[Revision comparison data]
++++++++

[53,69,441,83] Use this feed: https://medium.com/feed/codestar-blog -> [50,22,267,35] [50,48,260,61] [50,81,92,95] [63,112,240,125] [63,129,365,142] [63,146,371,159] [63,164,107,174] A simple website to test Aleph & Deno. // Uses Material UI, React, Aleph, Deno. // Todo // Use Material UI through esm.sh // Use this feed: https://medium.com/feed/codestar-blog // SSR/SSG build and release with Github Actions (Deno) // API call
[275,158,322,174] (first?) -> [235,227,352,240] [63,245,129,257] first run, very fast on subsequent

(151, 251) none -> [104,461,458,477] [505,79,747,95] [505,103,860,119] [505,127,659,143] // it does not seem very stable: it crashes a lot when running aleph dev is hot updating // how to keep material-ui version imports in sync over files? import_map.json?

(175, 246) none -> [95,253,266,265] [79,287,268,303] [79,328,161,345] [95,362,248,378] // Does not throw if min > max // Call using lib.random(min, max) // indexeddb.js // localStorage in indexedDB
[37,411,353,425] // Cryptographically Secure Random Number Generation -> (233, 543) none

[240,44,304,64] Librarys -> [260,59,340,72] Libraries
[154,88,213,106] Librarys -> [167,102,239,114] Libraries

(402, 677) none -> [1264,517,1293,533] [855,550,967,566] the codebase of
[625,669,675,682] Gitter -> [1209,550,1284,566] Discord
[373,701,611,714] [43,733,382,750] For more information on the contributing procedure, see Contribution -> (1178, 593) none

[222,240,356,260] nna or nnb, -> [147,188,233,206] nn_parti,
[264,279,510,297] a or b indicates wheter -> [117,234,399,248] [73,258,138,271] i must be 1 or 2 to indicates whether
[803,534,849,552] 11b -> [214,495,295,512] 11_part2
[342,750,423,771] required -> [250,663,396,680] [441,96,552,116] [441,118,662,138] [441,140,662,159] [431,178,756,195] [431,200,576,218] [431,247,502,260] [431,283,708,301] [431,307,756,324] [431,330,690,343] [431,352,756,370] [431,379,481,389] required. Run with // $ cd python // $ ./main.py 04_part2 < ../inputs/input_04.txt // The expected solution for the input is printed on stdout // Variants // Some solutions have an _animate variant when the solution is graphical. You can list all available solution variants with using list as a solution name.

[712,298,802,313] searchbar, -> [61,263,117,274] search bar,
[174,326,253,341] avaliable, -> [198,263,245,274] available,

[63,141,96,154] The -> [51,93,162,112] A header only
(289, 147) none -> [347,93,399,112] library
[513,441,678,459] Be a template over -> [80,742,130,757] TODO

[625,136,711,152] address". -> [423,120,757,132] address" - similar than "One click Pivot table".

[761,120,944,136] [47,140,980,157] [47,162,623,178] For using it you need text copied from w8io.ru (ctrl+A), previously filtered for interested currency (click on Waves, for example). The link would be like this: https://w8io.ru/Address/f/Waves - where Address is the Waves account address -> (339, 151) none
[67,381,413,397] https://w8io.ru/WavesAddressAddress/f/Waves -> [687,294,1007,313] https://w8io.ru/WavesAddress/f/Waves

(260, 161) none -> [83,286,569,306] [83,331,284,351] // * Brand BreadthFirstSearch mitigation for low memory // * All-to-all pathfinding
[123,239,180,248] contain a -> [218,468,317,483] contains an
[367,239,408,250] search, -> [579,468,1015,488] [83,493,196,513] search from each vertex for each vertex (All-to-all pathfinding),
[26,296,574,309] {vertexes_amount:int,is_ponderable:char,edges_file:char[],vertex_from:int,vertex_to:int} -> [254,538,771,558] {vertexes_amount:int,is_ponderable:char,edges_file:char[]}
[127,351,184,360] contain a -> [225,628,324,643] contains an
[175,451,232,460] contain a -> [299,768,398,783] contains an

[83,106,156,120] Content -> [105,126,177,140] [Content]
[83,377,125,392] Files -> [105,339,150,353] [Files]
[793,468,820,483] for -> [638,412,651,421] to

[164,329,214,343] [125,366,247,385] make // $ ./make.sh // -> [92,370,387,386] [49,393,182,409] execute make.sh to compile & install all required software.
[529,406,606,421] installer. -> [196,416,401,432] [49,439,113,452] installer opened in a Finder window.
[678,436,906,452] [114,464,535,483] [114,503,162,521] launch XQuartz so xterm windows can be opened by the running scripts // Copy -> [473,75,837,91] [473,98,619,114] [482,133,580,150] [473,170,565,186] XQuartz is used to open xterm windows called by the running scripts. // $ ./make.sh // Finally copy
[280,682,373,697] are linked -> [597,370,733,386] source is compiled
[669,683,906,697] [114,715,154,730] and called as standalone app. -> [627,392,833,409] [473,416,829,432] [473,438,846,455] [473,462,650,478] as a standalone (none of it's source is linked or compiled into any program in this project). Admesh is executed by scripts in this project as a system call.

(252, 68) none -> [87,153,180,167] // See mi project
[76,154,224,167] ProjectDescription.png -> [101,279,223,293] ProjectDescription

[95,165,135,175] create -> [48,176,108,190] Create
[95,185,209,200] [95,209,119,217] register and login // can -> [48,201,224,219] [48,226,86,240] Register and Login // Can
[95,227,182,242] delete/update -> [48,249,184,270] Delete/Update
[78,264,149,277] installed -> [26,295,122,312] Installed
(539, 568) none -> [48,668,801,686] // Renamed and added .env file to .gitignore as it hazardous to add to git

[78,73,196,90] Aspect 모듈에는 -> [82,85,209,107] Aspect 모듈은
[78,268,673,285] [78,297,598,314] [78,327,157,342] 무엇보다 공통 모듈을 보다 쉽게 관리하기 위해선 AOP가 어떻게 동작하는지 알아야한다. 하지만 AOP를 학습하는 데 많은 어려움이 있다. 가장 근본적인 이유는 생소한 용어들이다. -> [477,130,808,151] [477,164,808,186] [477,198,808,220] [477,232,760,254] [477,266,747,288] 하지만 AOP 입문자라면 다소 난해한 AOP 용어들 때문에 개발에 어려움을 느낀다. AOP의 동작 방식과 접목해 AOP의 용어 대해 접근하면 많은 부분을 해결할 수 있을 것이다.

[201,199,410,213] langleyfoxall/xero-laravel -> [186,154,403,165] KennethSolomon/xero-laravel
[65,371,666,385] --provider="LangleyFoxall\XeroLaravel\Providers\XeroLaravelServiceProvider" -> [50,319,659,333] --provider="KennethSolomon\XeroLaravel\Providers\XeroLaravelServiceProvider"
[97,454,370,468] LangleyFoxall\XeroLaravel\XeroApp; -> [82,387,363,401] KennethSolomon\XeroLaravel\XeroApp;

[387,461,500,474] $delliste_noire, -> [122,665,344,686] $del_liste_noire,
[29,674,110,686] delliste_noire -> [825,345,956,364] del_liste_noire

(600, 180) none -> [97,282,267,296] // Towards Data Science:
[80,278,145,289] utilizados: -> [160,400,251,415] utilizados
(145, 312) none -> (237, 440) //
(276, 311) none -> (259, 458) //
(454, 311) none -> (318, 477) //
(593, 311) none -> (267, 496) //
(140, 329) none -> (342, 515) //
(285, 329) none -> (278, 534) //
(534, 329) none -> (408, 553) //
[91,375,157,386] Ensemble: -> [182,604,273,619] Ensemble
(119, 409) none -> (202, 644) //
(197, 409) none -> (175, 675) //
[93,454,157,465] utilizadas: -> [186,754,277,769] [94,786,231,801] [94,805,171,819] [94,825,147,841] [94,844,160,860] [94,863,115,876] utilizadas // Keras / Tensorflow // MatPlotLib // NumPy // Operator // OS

++++++++

For each line above that carries the word "source", copy it out.

> **Solution to the problem**
[280,682,373,697] are linked -> [597,370,733,386] source is compiled
[669,683,906,697] [114,715,154,730] and called as standalone app. -> [627,392,833,409] [473,416,829,432] [473,438,846,455] [473,462,650,478] as a standalone (none of it's source is linked or compiled into any program in this project). Admesh is executed by scripts in this project as a system call.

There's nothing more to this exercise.